# Your objective:
Can you output every line of the items below as a JSON list of strings, one string per line, with any blank lines left out?

Dataset entries
━━━━━━━━━━
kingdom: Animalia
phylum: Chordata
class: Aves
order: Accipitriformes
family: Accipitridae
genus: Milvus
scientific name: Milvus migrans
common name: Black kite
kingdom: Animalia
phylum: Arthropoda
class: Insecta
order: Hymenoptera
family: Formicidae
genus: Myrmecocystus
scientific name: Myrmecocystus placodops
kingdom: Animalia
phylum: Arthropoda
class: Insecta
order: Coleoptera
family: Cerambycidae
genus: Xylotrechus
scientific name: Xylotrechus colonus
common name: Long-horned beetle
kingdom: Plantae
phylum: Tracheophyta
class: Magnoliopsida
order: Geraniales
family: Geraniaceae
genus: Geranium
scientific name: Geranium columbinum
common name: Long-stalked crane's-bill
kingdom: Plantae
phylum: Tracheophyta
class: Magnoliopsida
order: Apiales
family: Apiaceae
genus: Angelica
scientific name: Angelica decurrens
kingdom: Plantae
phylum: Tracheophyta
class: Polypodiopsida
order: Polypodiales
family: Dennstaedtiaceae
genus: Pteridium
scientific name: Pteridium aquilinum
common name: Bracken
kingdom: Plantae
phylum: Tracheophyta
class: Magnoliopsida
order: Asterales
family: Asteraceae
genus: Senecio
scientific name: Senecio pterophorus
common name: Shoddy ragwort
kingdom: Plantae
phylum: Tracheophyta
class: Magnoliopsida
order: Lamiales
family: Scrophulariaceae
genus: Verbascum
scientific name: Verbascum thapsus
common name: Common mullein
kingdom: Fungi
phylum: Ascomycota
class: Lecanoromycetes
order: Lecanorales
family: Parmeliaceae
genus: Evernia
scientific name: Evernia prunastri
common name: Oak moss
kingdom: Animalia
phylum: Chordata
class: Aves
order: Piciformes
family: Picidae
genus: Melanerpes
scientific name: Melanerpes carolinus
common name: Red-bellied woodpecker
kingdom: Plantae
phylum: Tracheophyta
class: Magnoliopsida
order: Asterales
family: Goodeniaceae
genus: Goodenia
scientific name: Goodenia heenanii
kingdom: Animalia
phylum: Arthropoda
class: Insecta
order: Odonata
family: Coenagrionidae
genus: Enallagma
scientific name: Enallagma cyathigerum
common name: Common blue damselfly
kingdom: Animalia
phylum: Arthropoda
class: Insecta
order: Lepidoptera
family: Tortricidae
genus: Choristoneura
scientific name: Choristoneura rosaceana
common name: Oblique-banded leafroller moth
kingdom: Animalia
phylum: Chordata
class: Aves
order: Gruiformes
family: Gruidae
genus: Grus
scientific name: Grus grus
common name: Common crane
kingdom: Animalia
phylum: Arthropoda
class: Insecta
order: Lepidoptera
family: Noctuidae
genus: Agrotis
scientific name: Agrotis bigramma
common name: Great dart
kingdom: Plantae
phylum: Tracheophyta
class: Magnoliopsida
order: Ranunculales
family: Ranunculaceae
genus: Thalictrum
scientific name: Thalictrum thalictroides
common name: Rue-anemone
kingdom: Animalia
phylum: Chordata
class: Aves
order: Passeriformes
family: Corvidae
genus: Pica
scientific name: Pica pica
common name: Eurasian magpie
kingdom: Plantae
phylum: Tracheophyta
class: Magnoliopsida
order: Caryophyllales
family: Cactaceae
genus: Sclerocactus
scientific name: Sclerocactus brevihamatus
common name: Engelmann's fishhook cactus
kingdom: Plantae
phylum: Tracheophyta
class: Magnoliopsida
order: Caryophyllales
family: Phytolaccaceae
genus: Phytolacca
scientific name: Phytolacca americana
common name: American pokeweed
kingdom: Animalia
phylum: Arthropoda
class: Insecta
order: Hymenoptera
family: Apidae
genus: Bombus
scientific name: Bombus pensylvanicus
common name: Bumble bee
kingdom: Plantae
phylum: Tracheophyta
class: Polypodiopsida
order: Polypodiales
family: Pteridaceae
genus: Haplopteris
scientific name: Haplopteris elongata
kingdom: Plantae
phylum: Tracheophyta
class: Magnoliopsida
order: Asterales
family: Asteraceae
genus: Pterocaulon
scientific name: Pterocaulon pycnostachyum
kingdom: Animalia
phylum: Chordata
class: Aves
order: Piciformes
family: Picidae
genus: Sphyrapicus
━━━━━━━━━━
# The output:
[
  "kingdom: Animalia",
  "phylum: Chordata",
  "class: Aves",
  "order: Accipitriformes",
  "family: Accipitridae",
  "genus: Milvus",
  "scientific name: Milvus migrans",
  "common name: Black kite",
  "kingdom: Animalia",
  "phylum: Arthropoda",
  "class: Insecta",
  "order: Hymenoptera",
  "family: Formicidae",
  "genus: Myrmecocystus",
  "scientific name: Myrmecocystus placodops",
  "kingdom: Animalia",
  "phylum: Arthropoda",
  "class: Insecta",
  "order: Coleoptera",
  "family: Cerambycidae",
  "genus: Xylotrechus",
  "scientific name: Xylotrechus colonus",
  "common name: Long-horned beetle",
  "kingdom: Plantae",
  "phylum: Tracheophyta",
  "class: Magnoliopsida",
  "order: Geraniales",
  "family: Geraniaceae",
  "genus: Geranium",
  "scientific name: Geranium columbinum",
  "common name: Long-stalked crane's-bill",
  "kingdom: Plantae",
  "phylum: Tracheophyta",
  "class: Magnoliopsida",
  "order: Apiales",
  "family: Apiaceae",
  "genus: Angelica",
  "scientific name: Angelica decurrens",
  "kingdom: Plantae",
  "phylum: Tracheophyta",
  "class: Polypodiopsida",
  "order: Polypodiales",
  "family: Dennstaedtiaceae",
  "genus: Pteridium",
  "scientific name: Pteridium aquilinum",
  "common name: Bracken",
  "kingdom: Plantae",
  "phylum: Tracheophyta",
  "class: Magnoliopsida",
  "order: Asterales",
  "family: Asteraceae",
  "genus: Senecio",
  "scientific name: Senecio pterophorus",
  "common name: Shoddy ragwort",
  "kingdom: Plantae",
  "phylum: Tracheophyta",
  "class: Magnoliopsida",
  "order: Lamiales",
  "family: Scrophulariaceae",
  "genus: Verbascum",
  "scientific name: Verbascum thapsus",
  "common name: Common mullein",
  "kingdom: Fungi",
  "phylum: Ascomycota",
  "class: Lecanoromycetes",
  "order: Lecanorales",
  "family: Parmeliaceae",
  "genus: Evernia",
  "scientific name: Evernia prunastri",
  "common name: Oak moss",
  "kingdom: Animalia",
  "phylum: Chordata",
  "class: Aves",
  "order: Piciformes",
  "family: Picidae",
  "genus: Melanerpes",
  "scientific name: Melanerpes carolinus",
  "common name: Red-bellied woodpecker",
  "kingdom: Plantae",
  "phylum: Tracheophyta",
  "class: Magnoliopsida",
  "order: Asterales",
  "family: Goodeniaceae",
  "genus: Goodenia",
  "scientific name: Goodenia heenanii",
  "kingdom: Animalia",
  "phylum: Arthropoda",
  "class: Insecta",
  "order: Odonata",
  "family: Coenagrionidae",
  "genus: Enallagma",
  "scientific name: Enallagma cyathigerum",
  "common name: Common blue damselfly",
  "kingdom: Animalia",
  "phylum: Arthropoda",
  "class: Insecta",
  "order: Lepidoptera",
  "family: Tortricidae",
  "genus: Choristoneura",
  "scientific name: Choristoneura rosaceana",
  "common name: Oblique-banded leafroller moth",
  "kingdom: Animalia",
  "phylum: Chordata",
  "class: Aves",
  "order: Gruiformes",
  "family: Gruidae",
  "genus: Grus",
  "scientific name: Grus grus",
  "common name: Common crane",
  "kingdom: Animalia",
  "phylum: Arthropoda",
  "class: Insecta",
  "order: Lepidoptera",
  "family: Noctuidae",
  "genus: Agrotis",
  "scientific name: Agrotis bigramma",
  "common name: Great dart",
  "kingdom: Plantae",
  "phylum: Tracheophyta",
  "class: Magnoliopsida",
  "order: Ranunculales",
  "family: Ranunculaceae",
  "genus: Thalictrum",
  "scientific name: Thalictrum thalictroides",
  "common name: Rue-anemone",
  "kingdom: Animalia",
  "phylum: Chordata",
  "class: Aves",
  "order: Passeriformes",
  "family: Corvidae",
  "genus: Pica",
  "scientific name: Pica pica",
  "common name: Eurasian magpie",
  "kingdom: Plantae",
  "phylum: Tracheophyta",
  "class: Magnoliopsida",
  "order: Caryophyllales",
  "family: Cactaceae",
  "genus: Sclerocactus",
  "scientific name: Sclerocactus brevihamatus",
  "common name: Engelmann's fishhook cactus",
  "kingdom: Plantae",
  "phylum: Tracheophyta",
  "class: Magnoliopsida",
  "order: Caryophyllales",
  "family: Phytolaccaceae",
  "genus: Phytolacca",
  "scientific name: Phytolacca americana",
  "common name: American pokeweed",
  "kingdom: Animalia",
  "phylum: Arthropoda",
  "class: Insecta",
  "order: Hymenoptera",
  "family: Apidae",
  "genus: Bombus",
  "scientific name: Bombus pensylvanicus",
  "common name: Bumble bee",
  "kingdom: Plantae",
  "phylum: Tracheophyta",
  "class: Polypodiopsida",
  "order: Polypodiales",
  "family: Pteridaceae",
  "genus: Haplopteris",
  "scientific name: Haplopteris elongata",
  "kingdom: Plantae",
  "phylum: Tracheophyta",
  "class: Magnoliopsida",
  "order: Asterales",
  "family: Asteraceae",
  "genus: Pterocaulon",
  "scientific name: Pterocaulon pycnostachyum",
  "kingdom: Animalia",
  "phylum: Chordata",
  "class: Aves",
  "order: Piciformes",
  "family: Picidae",
  "genus: Sphyrapicus"
]